Instructions for the task —
Can you print, word for word, the lines of the records below from the line with "rofessionnel. Ils permettent" to the line with "rester fidèles à", including both of those lines?

Provided records —
━━━━━━━━━━━━━━━━━━━━
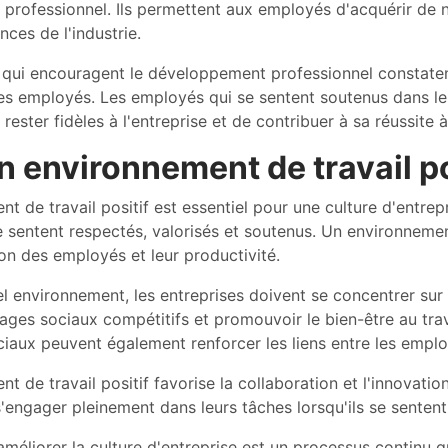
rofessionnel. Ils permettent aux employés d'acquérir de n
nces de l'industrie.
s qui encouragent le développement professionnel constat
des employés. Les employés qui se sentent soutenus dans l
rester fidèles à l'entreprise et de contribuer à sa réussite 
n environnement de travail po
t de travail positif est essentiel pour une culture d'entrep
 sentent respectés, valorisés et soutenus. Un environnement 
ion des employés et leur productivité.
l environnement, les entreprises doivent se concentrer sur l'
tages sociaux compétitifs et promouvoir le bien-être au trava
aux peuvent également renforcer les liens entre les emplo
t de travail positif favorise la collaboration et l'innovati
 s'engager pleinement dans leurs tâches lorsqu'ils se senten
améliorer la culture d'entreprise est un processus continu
━━━━━━━━━━━━━━━━━━━━
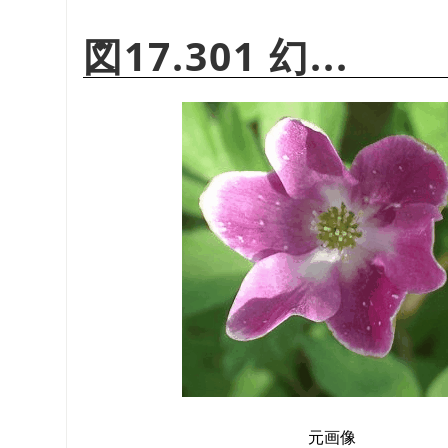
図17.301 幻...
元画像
━━━━━━━━━━━━━━━━━━━━
Output below —
rofessionnel. Ils permettent aux employés d'acquérir de n
nces de l'industrie.
s qui encouragent le développement professionnel constat
des employés. Les employés qui se sentent soutenus dans l
rester fidèles à l'entreprise et de contribuer à sa réussite 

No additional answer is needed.